Transcribe the entries that follow, every word as written, and drop the pictures.

=== Section Start ===

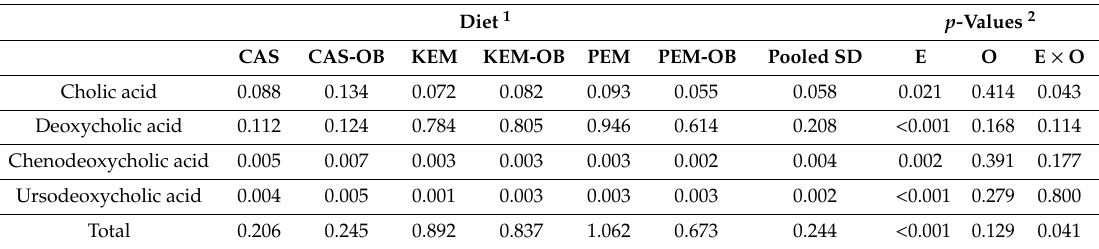
Table 5. Bile acids concentrations ( µ mol / g) in the feces of rats fed casein or casein plus extruded mix diets either obesogenic or not.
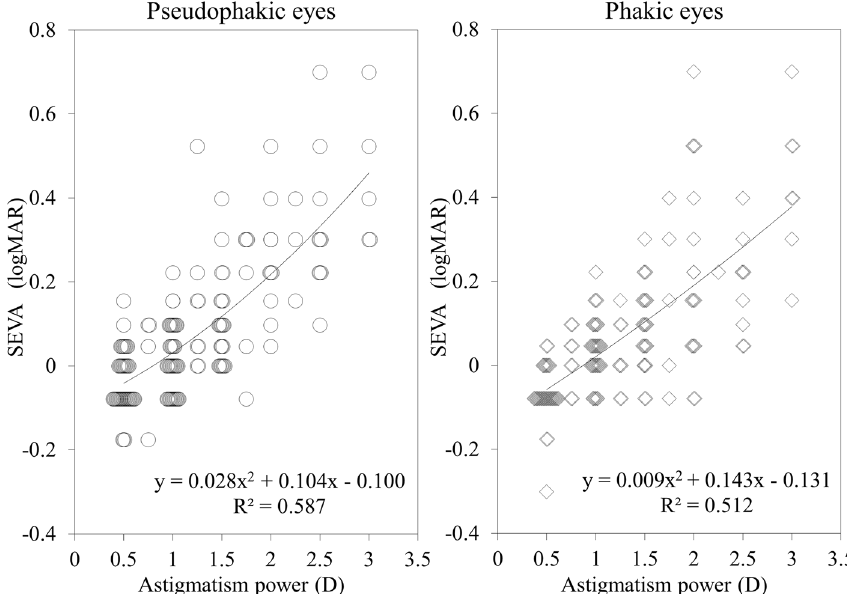
Figure 2. Graphs showing significant correlations between the spherical equivalent visual acuity (SEVA) and the amount of astigmatism in phakic and pseudophakic subgroups (Spearman’s signed-rank test r = 0.718, p < 0.001, and r = 0.717, p < 0.001).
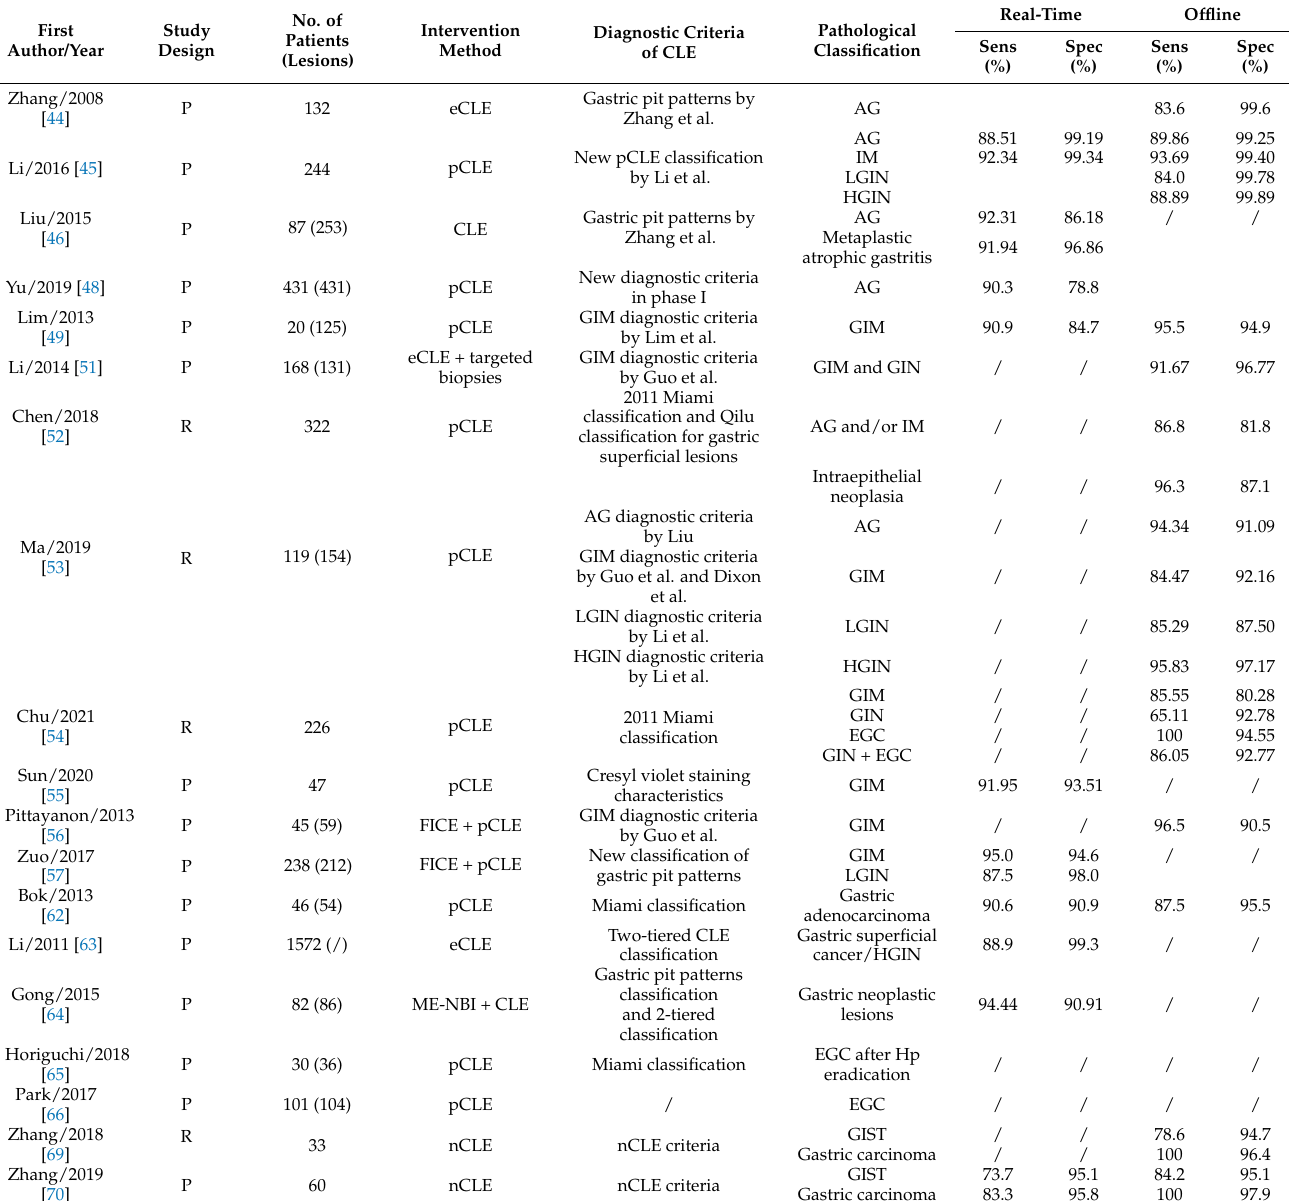
Table 3. Diagnostic value of CLE in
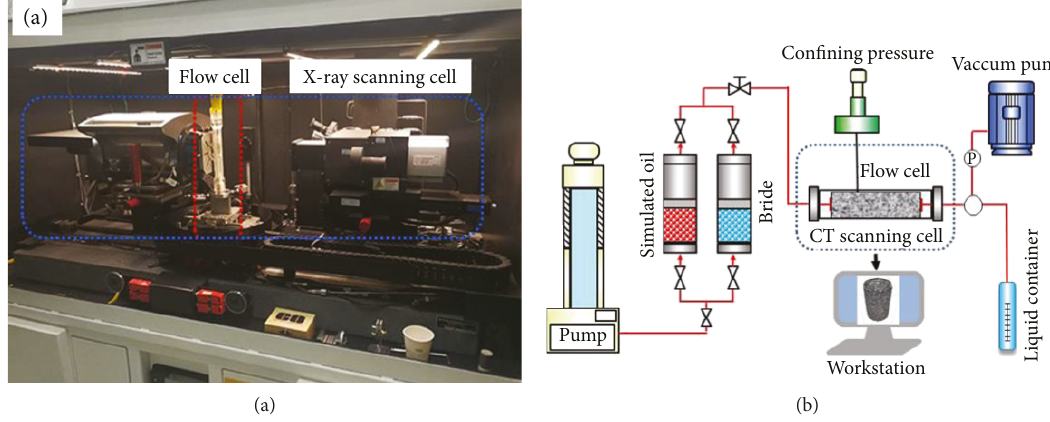
Figure 2: (a) The image of a micro fl ow equipment monitored by micro X-ray computerized tomography. (b) The schematic illustration of the micro fl ow equipment. Note: the pumps and valve arrangement is used to control fl uid fl ow to the fl ow cell within the CT enclosure.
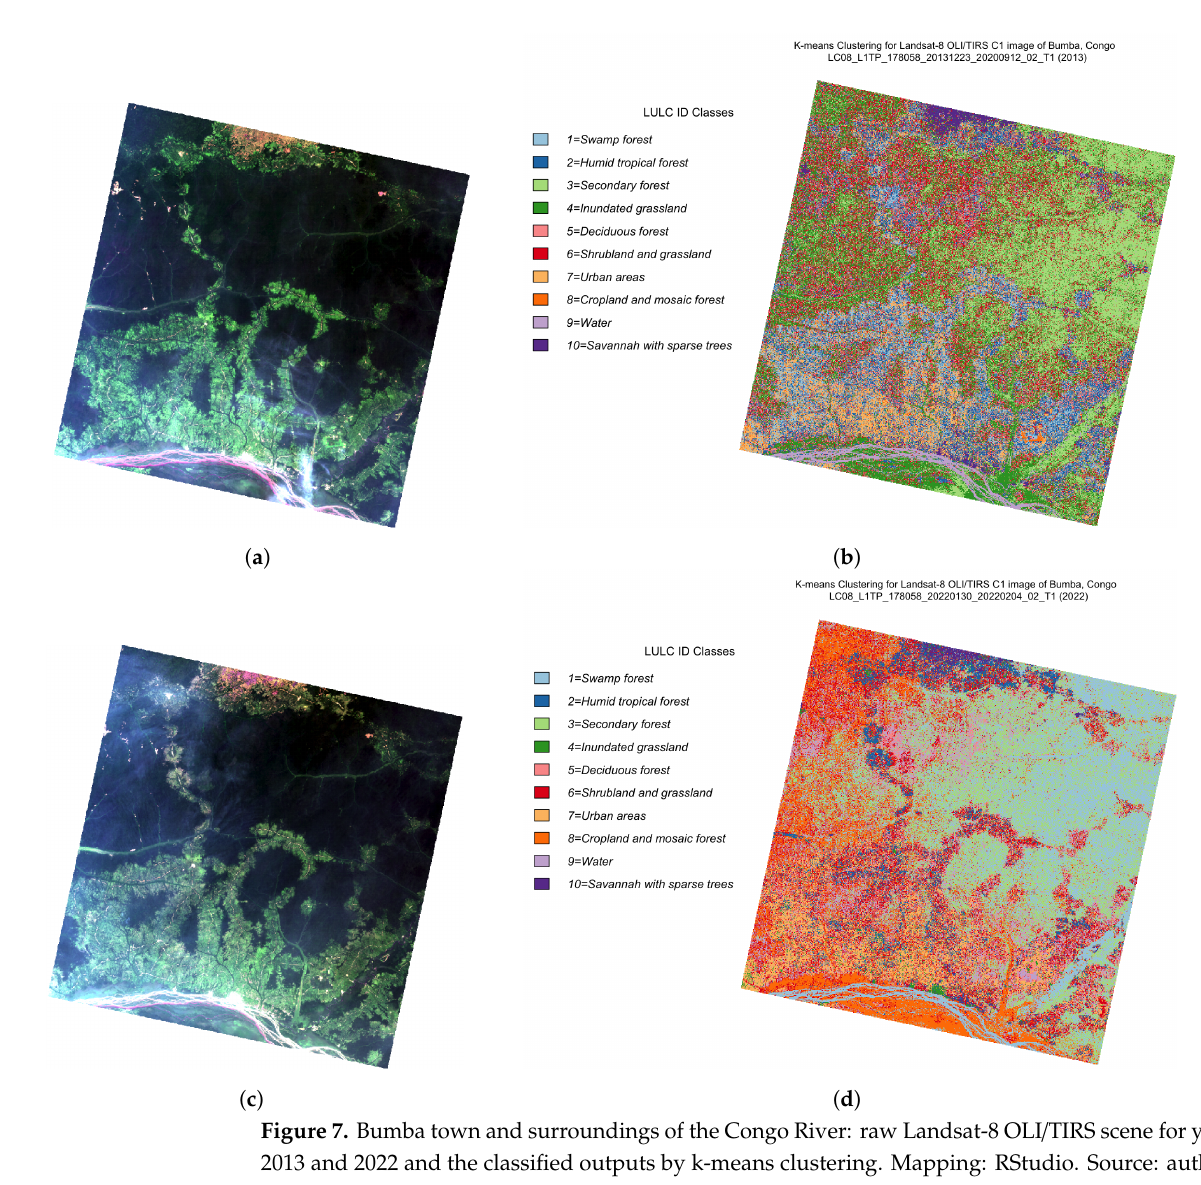
Figure 7. Bumba town and surroundings of the Congo River: raw Landsat-8 OLI / TIRS scene for years 2013 and 2022 and the classified outputs by k-means clustering. Mapping: RStudio. Source: authors. ( a ) Monochrome image for Bumba region: 2013. ( b ) Classified scene using k-means clustering: 2013. ( c ) Monochrome image for Bumba region: 2022. ( d ) Classified scene using k-means clustering:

=== Section End ===

> [Response to this exercise]:
Table 5. Bile acids concentrations ( µ mol / g) in the feces of rats fed casein or casein plus extruded mix diets either obesogenic or not.
Figure 2. Graphs showing significant correlations between the spherical equivalent visual acuity (SEVA) and the amount of astigmatism in phakic and pseudophakic subgroups (Spearman’s signed-rank test r = 0.718, p < 0.001, and r = 0.717, p < 0.001).
Table 3. Diagnostic value of CLE in
Figure 2: (a) The image of a micro fl ow equipment monitored by micro X-ray computerized tomography. (b) The schematic illustration of the micro fl ow equipment. Note: the pumps and valve arrangement is used to control fl uid fl ow to the fl ow cell within the CT enclosure.
Figure 7. Bumba town and surroundings of the Congo River: raw Landsat-8 OLI / TIRS scene for years 2013 and 2022 and the classified outputs by k-means clustering. Mapping: RStudio. Source: authors. ( a ) Monochrome image for Bumba region: 2013. ( b ) Classified scene using k-means clustering: 2013. ( c ) Monochrome image for Bumba region: 2022. ( d ) Classified scene using k-means clustering:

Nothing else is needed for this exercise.